Most Amazon sellers leave hundreds—sometimes thousands—of dollars on the table every tax year simply because they don't know what they can deduct. The IRS allows legitimate business expenses to offset your taxable income, and e-commerce sellers have more qualifying deductions than almost any other business type. Here's what you're likely missing.
Amazon Fees Are Fully Deductible
Every dollar Amazon takes from you is a deductible business expense. That includes:
- Referral fees (typically 8–15% of each sale depending on category)
- FBA fulfillment fees per unit shipped
- Monthly Professional selling plan fee ($39.99/month)
- Storage fees, including long-term storage surcharges
- Advertising costs (Sponsored Products, Sponsored Brands, DSP campaigns)
Many sellers mentally write these off as "cost of doing business" without actually tracking them as deductions. Pull your Transaction Reports from Seller Central monthly and categorize every fee line by line.
Cost of Goods Sold: Get It Right
COGS is your biggest deduction, and it's also the one most sellers miscalculate. COGS includes what you paid for inventory, but it only applies to inventory you actually sold during the tax year—not what you purchased.
If you bought $80,000 in inventory but only sold $60,000 worth, your deductible COGS is $60,000. Overstating this is an audit trigger. Use proper inventory accounting methods—either FIFO (first in, first out) or weighted average cost—and stay consistent year over year. Switching methods without IRS approval can cause problems.
Home Office Deduction (Yes, Even for Amazon Sellers)
If you manage your Amazon business from a dedicated space in your home, you qualify for the home office deduction. The space must be used regularly and exclusively for business—a corner of your bedroom doesn't qualify, but a spare room you use solely as an office does.
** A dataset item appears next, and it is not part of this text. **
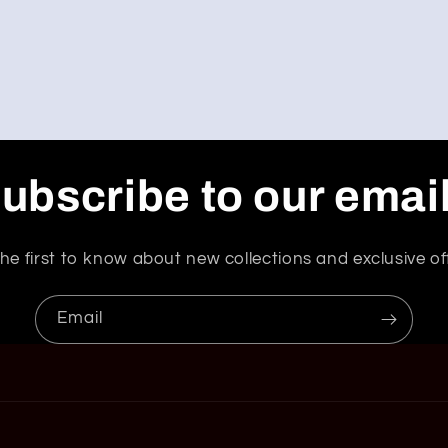
ubscribe to our emai
he first to know about new collections and exclusive of
Email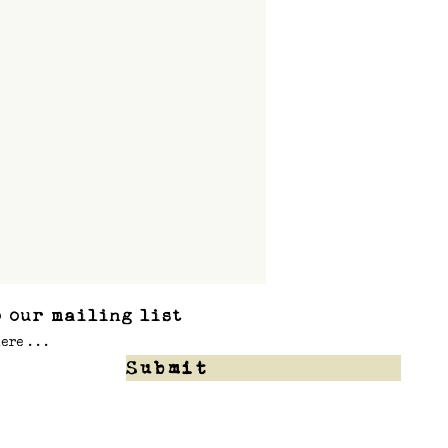
 our mailing list
Submit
The simplified method allows $5 per square foot, up to 300 square feet ($1,500 max). The regular method calculates the actual percentage of your home used for business and applies it to mortgage interest or rent, utilities, and insurance. For sellers doing $200K+ in revenue, the regular method often produces a larger deduction.
Software, Tools, and Subscriptions
Every tool in your Amazon stack is deductible. This includes:
- Inventory management software (Linnworks, SoStocked, RestockPro)
- Repricing tools (Informed.co, BQool)
- Accounting software (QuickBooks, Xero, A2X)
- Product research tools (Helium 10, Jungle Scout)
- Email and CRM platforms used for customer follow-up
- Graphic design tools (Canva Pro, Adobe Creative Cloud) for listing images
Don't forget your Shopify subscription if you run a direct-to-consumer channel alongside Amazon, or any marketplace listing fees from other platforms.
Shipping and Packaging Costs
If you handle any merchant-fulfilled orders or ship inventory into FBA yourself, those costs are deductible. This includes:
- Postage and carrier fees (UPS, FedEx, USPS)
- Poly bags, bubble wrap, boxes, and labels
- A shipping scale or label printer (these can be depreciated or expensed under Section 179)
Even prep center fees—paid to third-party services that inspect and prep your inventory before it goes to Amazon warehouses—are a legitimate deduction.
Business Travel and Mileage
Attending trade shows like ASD Market Week or The Inspired Home Show? Flying to meet a supplier? All deductible. The standard mileage rate for 2024 is 67 cents per mile for business-driven miles, so if you're driving to a UPS Store, picking up inventory, or meeting a freight forwarder, log those miles.
Use an app like MileIQ or Everlance to track automatically—manual logs are acceptable but easier to lose in an audit.
Education and Professional Development
Courses, masterminds, books, and coaching related to your Amazon business are deductible. Paid $2,000 for an FBA course? Deductible. Joined an Amazon sellers' mastermind for $500/month? Deductible. These are ordinary and necessary business expenses under Section 162 of the tax code.
Don't Overlook Professional Services
Bookkeeping, accounting, and tax prep fees are fully deductible. If you've hired a CPA who specializes in e-commerce or a bookkeeper who reconciles A2X with your accounting software, those fees reduce your taxable income—which means they partially pay for themselves.
If you offer accounting or bookkeeping services to Amazon sellers yourself, getting listed on a marketplace like Mercoly helps you get found by sellers actively searching for e-commerce-specific expertise, bringing in qualified leads without chasing them.
One More: Bank Fees and Merchant Costs
Monthly bank fees, wire transfer charges, and currency conversion fees on international supplier payments are all deductible. Small amounts, but they add up to real money over 12 months.
Work with an accountant who understands e-commerce tax law—not a generalist—and start tracking every one of these categories now so you're not scrambling at year-end.